[[ Provided entries open ]]

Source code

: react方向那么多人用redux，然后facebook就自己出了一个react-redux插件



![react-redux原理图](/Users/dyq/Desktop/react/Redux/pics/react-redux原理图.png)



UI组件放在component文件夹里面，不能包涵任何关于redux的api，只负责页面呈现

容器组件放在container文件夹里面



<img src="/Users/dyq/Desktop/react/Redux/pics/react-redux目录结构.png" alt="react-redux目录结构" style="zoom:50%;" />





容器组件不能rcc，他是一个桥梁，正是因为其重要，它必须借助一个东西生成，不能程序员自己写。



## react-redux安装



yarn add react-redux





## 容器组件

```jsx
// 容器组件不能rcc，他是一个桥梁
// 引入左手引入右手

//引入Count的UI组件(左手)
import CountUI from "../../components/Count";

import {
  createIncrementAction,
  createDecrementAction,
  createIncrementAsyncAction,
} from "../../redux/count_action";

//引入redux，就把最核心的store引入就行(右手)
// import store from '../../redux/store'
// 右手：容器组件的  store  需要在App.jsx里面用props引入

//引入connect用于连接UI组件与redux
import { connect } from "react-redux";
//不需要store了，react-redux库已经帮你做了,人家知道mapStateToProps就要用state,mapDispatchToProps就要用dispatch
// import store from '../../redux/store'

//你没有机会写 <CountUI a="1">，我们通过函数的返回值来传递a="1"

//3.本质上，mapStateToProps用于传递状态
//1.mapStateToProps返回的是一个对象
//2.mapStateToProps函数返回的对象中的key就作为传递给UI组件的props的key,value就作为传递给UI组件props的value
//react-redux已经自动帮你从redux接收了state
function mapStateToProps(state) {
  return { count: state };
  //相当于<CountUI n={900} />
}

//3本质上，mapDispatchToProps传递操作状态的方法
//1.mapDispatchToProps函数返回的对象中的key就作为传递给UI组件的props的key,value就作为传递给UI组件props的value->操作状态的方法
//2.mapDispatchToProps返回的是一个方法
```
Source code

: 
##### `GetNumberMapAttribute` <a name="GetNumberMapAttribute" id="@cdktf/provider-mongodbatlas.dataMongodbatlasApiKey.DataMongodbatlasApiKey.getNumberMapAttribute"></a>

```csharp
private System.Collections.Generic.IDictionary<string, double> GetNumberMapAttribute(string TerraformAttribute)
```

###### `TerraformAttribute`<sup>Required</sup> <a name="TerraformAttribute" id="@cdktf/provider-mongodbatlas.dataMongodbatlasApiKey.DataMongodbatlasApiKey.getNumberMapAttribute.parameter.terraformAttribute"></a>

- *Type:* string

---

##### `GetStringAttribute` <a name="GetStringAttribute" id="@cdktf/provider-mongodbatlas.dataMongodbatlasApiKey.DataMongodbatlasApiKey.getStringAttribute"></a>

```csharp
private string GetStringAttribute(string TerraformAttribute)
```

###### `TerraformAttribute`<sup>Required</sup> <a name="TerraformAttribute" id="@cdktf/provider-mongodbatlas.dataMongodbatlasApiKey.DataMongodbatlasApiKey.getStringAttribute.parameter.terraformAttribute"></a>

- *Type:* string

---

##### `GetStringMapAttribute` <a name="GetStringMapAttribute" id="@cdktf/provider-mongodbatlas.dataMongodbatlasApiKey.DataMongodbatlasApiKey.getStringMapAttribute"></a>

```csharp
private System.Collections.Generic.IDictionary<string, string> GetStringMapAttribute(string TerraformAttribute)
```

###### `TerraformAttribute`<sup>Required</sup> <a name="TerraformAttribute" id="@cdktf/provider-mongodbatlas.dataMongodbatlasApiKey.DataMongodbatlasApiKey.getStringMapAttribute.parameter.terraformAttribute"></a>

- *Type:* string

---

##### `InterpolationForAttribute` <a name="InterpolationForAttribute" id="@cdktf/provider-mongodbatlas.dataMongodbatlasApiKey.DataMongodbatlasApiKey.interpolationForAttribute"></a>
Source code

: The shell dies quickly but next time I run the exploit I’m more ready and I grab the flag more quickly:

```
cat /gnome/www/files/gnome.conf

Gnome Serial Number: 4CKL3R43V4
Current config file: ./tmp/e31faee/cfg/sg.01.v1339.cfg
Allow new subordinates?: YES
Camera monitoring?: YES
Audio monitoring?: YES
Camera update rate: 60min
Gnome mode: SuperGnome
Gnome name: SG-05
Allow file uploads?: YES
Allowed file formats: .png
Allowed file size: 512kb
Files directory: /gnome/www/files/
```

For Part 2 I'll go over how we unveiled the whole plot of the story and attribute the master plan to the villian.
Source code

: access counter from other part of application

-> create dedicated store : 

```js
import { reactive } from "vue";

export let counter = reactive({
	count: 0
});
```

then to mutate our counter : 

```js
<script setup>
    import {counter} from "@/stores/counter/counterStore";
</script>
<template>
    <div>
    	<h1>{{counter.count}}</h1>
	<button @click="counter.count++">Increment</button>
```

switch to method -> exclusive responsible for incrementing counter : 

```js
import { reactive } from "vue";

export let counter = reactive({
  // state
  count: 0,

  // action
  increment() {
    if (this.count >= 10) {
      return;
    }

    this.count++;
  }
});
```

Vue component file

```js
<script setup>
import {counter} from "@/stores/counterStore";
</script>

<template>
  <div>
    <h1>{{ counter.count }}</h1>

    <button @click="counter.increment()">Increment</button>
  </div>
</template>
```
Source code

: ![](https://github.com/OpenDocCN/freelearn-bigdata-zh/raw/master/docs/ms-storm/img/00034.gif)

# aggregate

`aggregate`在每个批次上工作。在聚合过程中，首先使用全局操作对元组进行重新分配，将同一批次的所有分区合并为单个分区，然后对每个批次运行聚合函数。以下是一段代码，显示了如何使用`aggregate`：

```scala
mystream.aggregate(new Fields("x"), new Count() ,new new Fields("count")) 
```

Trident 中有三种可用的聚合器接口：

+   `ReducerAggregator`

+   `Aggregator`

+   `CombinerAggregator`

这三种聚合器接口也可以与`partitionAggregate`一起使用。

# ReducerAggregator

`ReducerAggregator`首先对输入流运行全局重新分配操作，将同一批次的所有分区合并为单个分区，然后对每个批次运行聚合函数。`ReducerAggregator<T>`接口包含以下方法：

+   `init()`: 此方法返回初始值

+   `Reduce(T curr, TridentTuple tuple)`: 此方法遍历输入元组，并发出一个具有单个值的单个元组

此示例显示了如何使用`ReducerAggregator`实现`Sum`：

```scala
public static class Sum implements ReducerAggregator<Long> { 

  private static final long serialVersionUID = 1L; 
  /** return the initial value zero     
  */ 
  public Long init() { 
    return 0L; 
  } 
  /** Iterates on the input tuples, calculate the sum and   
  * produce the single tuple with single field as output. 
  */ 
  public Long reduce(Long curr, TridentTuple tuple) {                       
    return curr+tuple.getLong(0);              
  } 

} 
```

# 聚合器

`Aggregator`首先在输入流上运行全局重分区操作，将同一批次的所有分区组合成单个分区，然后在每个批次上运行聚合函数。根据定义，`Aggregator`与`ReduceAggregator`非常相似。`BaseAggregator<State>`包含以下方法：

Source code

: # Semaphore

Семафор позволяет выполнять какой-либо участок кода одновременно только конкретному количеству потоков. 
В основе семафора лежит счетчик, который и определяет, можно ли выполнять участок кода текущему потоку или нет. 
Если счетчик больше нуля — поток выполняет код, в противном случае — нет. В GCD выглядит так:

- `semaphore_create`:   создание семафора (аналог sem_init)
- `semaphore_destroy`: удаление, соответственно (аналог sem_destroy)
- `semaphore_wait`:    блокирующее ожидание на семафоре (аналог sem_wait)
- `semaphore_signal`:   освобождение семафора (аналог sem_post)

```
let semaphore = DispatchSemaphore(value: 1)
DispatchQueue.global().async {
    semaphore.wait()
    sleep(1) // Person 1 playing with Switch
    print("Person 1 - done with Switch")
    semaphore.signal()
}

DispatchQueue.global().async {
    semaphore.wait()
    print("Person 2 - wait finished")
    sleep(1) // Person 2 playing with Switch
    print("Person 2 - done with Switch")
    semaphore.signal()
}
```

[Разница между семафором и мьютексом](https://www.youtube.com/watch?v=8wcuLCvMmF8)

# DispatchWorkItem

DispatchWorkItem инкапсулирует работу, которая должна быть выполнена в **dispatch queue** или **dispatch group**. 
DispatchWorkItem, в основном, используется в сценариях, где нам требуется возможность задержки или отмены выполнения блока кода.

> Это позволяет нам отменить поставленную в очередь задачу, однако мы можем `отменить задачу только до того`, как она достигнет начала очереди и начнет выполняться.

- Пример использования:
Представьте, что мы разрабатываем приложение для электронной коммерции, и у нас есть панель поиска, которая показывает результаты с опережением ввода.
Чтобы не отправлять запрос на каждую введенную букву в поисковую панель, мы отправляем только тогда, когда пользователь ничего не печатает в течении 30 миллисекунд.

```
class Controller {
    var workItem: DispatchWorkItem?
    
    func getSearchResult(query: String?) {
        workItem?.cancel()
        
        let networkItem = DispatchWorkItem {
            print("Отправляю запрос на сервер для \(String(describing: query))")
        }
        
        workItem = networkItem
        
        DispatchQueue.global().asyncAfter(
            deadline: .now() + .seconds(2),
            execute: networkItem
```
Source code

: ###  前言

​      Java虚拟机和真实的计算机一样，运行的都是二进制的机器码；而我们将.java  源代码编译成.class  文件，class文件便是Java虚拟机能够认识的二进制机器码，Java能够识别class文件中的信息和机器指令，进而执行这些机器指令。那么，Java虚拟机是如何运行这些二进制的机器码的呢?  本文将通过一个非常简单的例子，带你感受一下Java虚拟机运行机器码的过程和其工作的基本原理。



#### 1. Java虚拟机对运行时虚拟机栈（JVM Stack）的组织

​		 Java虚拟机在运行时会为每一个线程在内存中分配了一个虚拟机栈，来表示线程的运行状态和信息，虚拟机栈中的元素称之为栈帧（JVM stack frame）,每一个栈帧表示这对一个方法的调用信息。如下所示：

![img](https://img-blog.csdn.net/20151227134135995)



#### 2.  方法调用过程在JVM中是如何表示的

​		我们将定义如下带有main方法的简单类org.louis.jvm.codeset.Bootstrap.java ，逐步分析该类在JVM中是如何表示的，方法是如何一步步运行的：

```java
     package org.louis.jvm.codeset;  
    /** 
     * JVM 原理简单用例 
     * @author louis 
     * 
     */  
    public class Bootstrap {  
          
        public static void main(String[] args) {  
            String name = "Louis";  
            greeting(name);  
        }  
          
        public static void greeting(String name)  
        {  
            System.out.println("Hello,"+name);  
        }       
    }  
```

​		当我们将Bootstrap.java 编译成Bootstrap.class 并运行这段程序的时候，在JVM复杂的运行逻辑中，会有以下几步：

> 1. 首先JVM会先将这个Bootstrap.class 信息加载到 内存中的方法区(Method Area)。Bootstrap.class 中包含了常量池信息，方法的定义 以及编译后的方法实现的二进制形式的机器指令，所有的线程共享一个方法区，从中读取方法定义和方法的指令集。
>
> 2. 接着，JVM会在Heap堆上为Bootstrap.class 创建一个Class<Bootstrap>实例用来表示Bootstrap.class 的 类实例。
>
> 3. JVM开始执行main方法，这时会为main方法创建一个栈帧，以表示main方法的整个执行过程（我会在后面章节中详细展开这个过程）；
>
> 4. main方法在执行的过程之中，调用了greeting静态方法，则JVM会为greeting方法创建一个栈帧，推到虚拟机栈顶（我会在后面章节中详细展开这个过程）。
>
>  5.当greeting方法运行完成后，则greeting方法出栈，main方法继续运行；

[[ Provided entries closed ]]

(Exercise description) Go through the entries and copy every line with "Allowed".

(Solution to this exercise)
Allowed file formats: .png
Allowed file size: 512kb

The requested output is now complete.